Background: Rats exposed to 85% O2 can survive subsequent exposures to 100% O2. The development of this tolerance to oxygen toxicity is associated with an increase in total pulmonary content of both CuZn and Mn superoxide dismutases (SOD). It is not known, however, in which cells increases in these antioxidant enzymes occur. We carried out an electron microscopic immunocytochemical study to define the distribution of CuZnSOD and MnSOD and their sites of induction in rat lungs.
Experimental design: The lungs of rats exposed to either air or 85% O2 were fixed by instillation of fixative 7 and 14 days after the exposures were started. Cryoultrathin sections were prepared from randomly selected, frozen tissue blocks and were immunolabeled for either CuZnSOD or MnSOD. The labeling densities of the two enzymes in the major alveolar parenchymal cells (type I and type II epithelial cells, interstitial fibroblasts, and endothelial cells), were evaluated.

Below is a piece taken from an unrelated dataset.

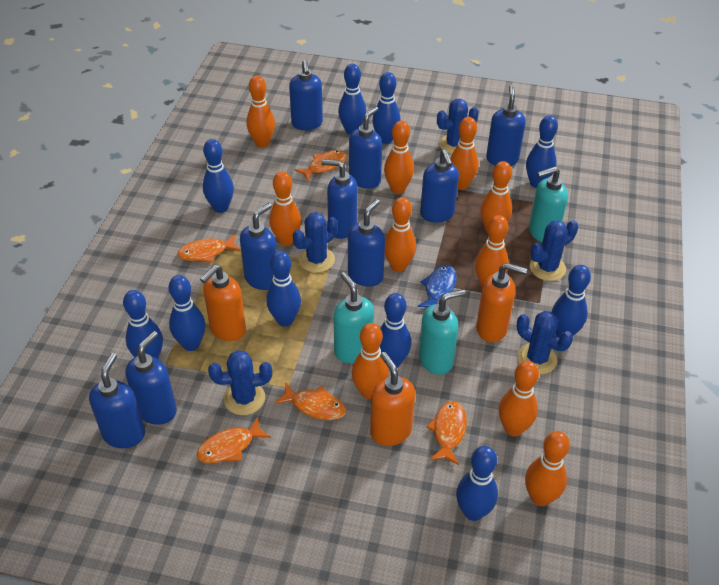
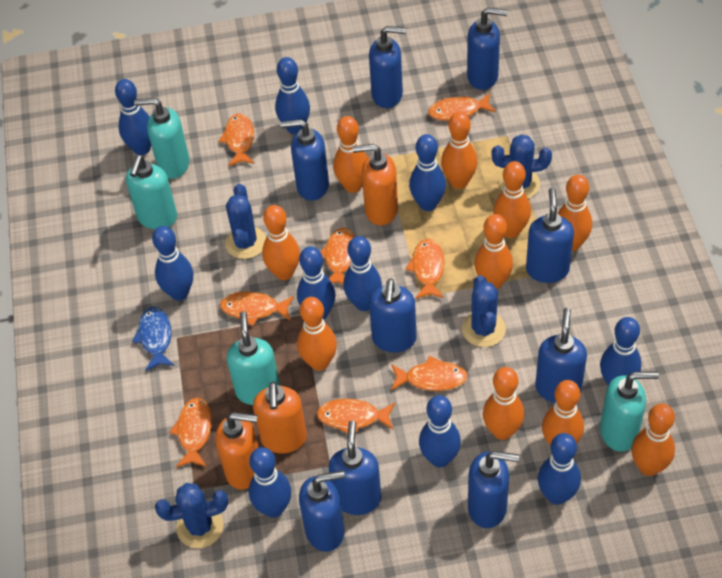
blue cactus: 5 -> 4
orange fish: 5 -> 8
turquoise soap dispenser: 3 -> 4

Results: All of the alveolar septal cells studied displayed similar concentrations of CuZnSOD. After 7 or 14 days of exposure to 85% O2, the total lung content of CuZnSOD was increased because of cell hyperplasia and hypertrophy, but the intracellular concentrations of CuZnSOD did not increase. MnSOD was present in the mitochondria of all lung cells in control rat lungs but was highest in alveolar type II epithelial cells. Exposure to 85% O2 increased the concentration of MnSOD in the mitochondria of interstitial fibroblasts by 197 and 139% after O2 exposure of 7 days and 14 days, respectively. A significant induction of MnSOD also occurred in the mitochondria of alveolar type II cells after 7 days of hyperoxia exposure. Biochemical analyses showed that a significant fraction of the hyperoxia-induced MnSOD was in the form of an enzymatically inactive protein.
Conclusions: Hyperoxia induced total lung CuZnSOD in proportion to lung cell hypertrophy and hyperplasia. Total lung MnSOD was increased in association with specific inductions of MnSOD protein expression in the mitochondria of type II alveolar epithelial cells and interstitial fibroblasts. Hyperoxia appeared to result in inactivation and accumulation of the inactive MnSOD as well as induction of enzymatically active MnSOD. The ability of fibroblasts and alveolar type II cells to replace inactive MnSOD or to augment active MnSOD in the mitochondria appears to play important roles in the development of tolerance to hyperoxia by rats.